■ **BRIEF**:
Every entry below should be repeated exactly; the pictures should not.

■ **INPUT FOR THIS TASK**:

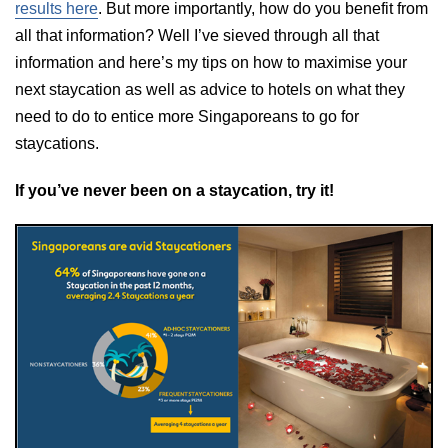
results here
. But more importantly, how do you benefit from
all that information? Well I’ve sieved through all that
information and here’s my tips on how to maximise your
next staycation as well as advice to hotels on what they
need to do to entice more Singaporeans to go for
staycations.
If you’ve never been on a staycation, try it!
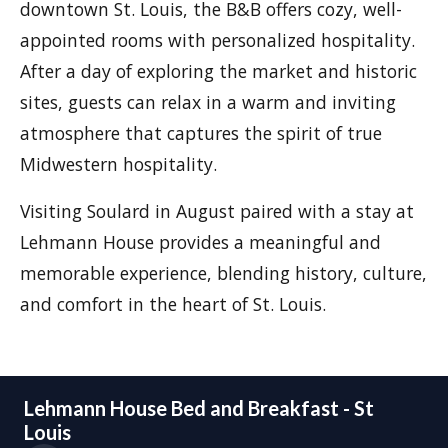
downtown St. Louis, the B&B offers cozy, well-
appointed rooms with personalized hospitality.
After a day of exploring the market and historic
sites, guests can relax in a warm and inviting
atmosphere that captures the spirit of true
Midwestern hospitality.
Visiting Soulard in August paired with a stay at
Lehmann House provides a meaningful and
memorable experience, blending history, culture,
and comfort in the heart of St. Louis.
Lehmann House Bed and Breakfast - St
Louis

■ **WRITTEN ANSWER**:
results here
. But more importantly, how do you benefit from
all that information? Well I’ve sieved through all that
information and here’s my tips on how to maximise your
next staycation as well as advice to hotels on what they
need to do to entice more Singaporeans to go for
staycations.
If you’ve never been on a staycation, try it!
downtown St. Louis, the B&B offers cozy, well-
appointed rooms with personalized hospitality.
After a day of exploring the market and historic
sites, guests can relax in a warm and inviting
atmosphere that captures the spirit of true
Midwestern hospitality.
Visiting Soulard in August paired with a stay at
Lehmann House provides a meaningful and
memorable experience, blending history, culture,
and comfort in the heart of St. Louis.
Lehmann House Bed and Breakfast - St
Louis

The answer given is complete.